Friday, November 18, 2016

Colorado Return Final Post Sculpture made from trash from the ocean

My last day in Colorado we went to see, “Washed Ashore, Art to Save the Sea.” The traveling exhibit at the Denver Zoo.

The exhibit features 15 giant sculptures of sea life made almost entirely from trash collected from beaches.

It was developed by the nonprofit group The Washed Ashore Project to create awareness about marine debris and plastic pollution through art.

The sculptures were amazing!

From their website:

We collect trash that has been removed from beaches through volunteer community cleanups. This trash is then washed, sorted and prepared for the creation process. Each sculpture is designed and directed by a professional artist and then formed through a collaboration of Washed Ashore team members, volunteers and students.

A work of art is born. From tons of plastic pollution, monumental sculptures have arisen to awaken the hearts and minds of viewers to the marine debris crisis.

Our art pieces and educational programs travel the nation to inspire change in consumer habits.

About 300 million pounds of plastic is produced globally each year and less than 10 percent of that is recycled.
It is difficult to estimate how long it will take our trash to decompose. For some estimates take a look at this list in NOAA’s Guidebook to Beach and Waterway Cleanups.

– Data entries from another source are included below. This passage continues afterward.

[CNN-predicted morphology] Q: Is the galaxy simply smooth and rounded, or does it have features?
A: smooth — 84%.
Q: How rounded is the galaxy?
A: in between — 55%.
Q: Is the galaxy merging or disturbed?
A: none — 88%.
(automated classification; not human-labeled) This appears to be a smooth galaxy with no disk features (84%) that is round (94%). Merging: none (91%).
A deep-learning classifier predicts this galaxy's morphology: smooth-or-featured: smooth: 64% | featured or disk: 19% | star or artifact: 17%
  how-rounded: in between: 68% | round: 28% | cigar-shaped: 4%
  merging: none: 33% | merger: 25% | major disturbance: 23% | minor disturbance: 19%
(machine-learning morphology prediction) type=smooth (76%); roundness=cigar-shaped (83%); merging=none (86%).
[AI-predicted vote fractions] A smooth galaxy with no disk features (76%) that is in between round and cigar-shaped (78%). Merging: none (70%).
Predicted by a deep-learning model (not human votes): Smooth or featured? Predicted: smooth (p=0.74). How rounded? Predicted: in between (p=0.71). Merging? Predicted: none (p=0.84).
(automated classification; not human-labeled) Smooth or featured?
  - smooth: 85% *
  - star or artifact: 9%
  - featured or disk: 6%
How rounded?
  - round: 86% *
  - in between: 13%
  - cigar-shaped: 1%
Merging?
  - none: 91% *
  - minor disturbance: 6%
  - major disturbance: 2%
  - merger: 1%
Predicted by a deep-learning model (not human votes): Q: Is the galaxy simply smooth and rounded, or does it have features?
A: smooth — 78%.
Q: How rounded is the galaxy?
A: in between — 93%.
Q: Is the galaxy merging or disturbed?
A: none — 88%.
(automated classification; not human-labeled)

Every year we add millions of pounds of plastic to our oceans that collect in gyres. What is a gyre?
An ocean gyre is a large, slow-spinning vortex of ocean currents caused by trade winds and the earth’s constant rotation. There are five major gyres in the world’s oceans that collect, churn and disperse millions of tons of plastic pollution from every continent. Rather than an island or garbage patch, the world’s ocean gyres are a constantly moving “plastic soup” with plastics found in every depth of the water column.

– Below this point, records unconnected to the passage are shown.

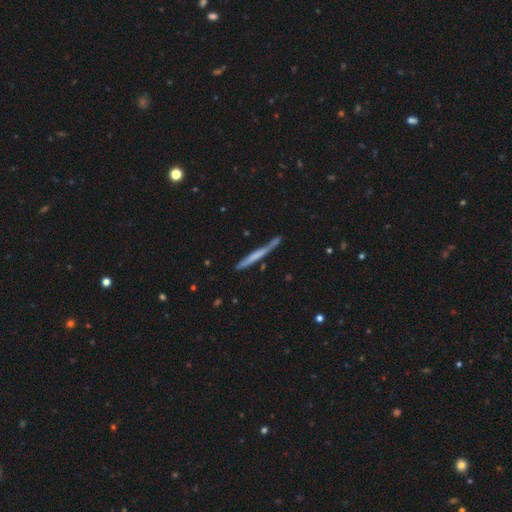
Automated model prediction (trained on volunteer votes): A smooth galaxy with no disk features (47%, tied with featured or disk).

Vote fractions:
- Smooth or featured? smooth: 47% (tied) / featured or disk: 47% (tied) / star or artifact: 6%
- Merging? none: 77% / minor disturbance: 16% / merger: 3% / major disturbance: 3%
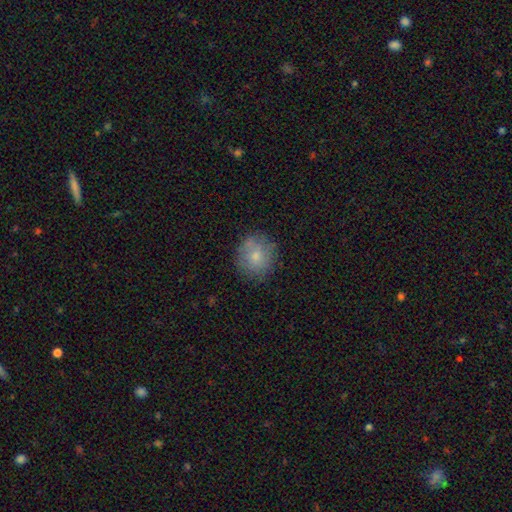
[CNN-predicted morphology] This is likely a smooth galaxy (73%). How rounded: clearly round (81%). Merging: likely none (76%).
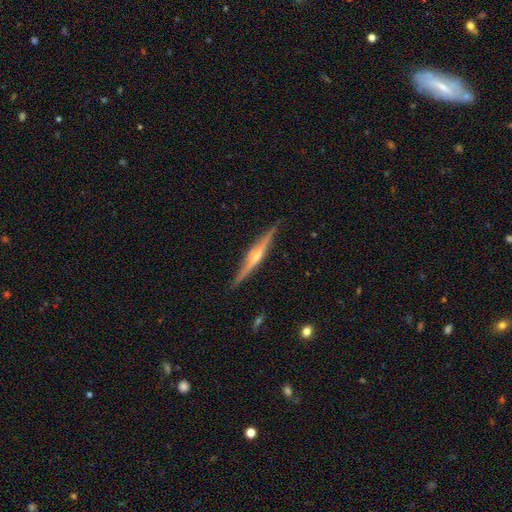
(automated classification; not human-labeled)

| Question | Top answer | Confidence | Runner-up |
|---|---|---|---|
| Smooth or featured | featured or disk | 81% | smooth (14%) |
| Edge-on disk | yes | 98% | no (2%) |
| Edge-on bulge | rounded | 81% | boxy (10%) |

Sea turtles and other marine life can mistake plastic for food.
Plastic pollution in our oceans and waterways is a global crisis. Each year, sea birds, whales, seals, sea turtles and other marine life die after ingesting plastic or becoming entangled in it. Plastic pollution has spread into all marine habitats and every level of the food chain. According to a report released by the World Economic Forum and Ellen MacArthur Foundation, at our current rate, we can expect to have more plastic than fish, by weight, in the world’s oceans by 2050.

Can we turn this around? It seems doubtful.